- _DATA EXTRACTS_
=-=-=
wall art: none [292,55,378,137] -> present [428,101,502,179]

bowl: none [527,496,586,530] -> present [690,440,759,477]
=-=-=
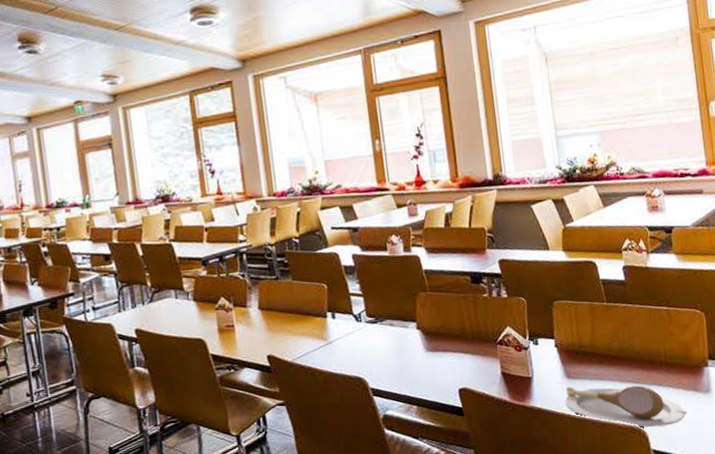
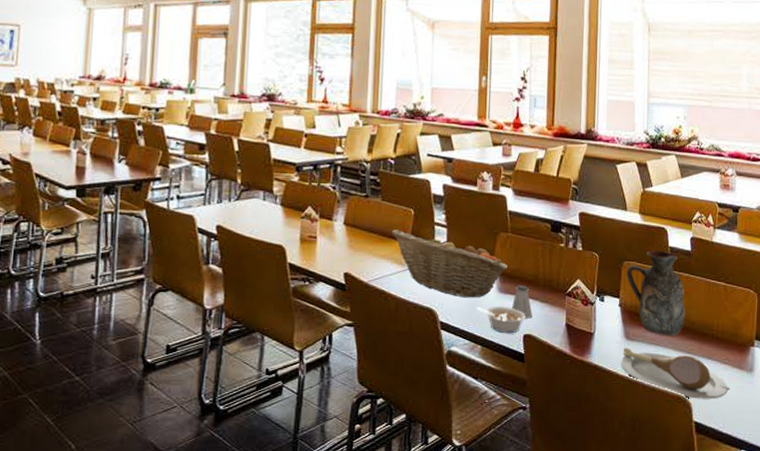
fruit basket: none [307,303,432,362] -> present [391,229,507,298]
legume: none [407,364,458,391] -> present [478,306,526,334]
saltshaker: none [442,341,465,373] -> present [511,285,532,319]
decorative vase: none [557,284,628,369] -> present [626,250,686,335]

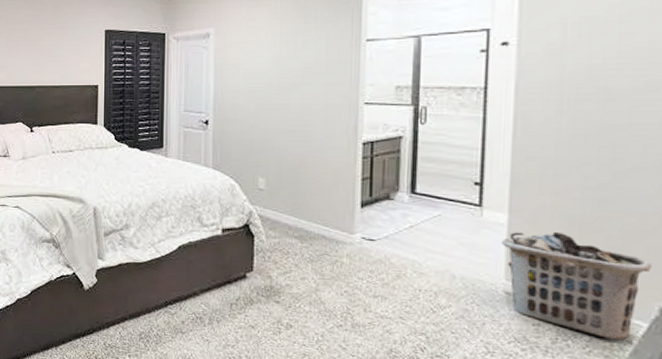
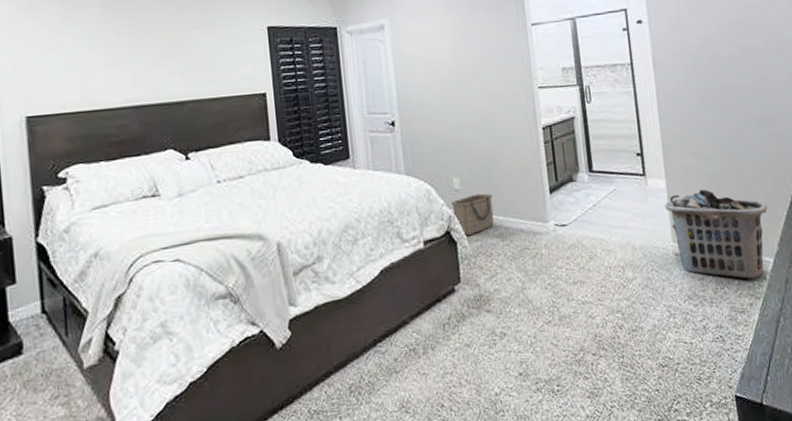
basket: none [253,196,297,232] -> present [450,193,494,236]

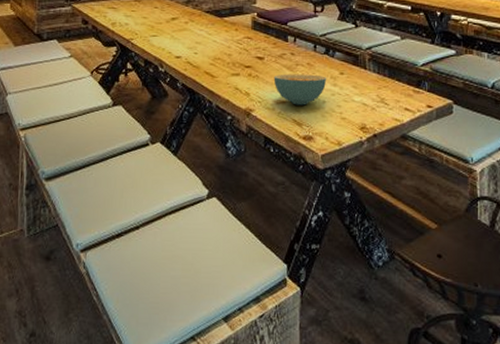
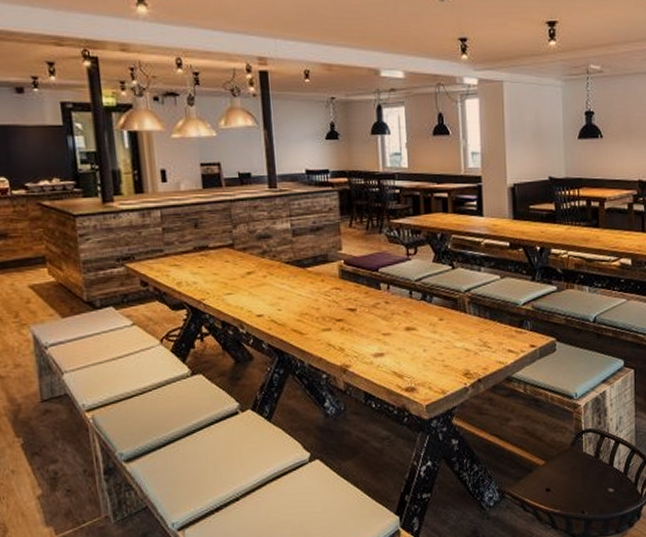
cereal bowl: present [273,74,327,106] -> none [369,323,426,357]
=-=-=
Could you transcribe exactly the entries above, but only the lines from the one with "legume: none [407,364,458,391]" through the one with "cereal bowl: present", and without pictures?

- _SOLUTION_
legume: none [407,364,458,391] -> present [478,306,526,334]
saltshaker: none [442,341,465,373] -> present [511,285,532,319]
decorative vase: none [557,284,628,369] -> present [626,250,686,335]

basket: none [253,196,297,232] -> present [450,193,494,236]

cereal bowl: present [273,74,327,106] -> none [369,323,426,357]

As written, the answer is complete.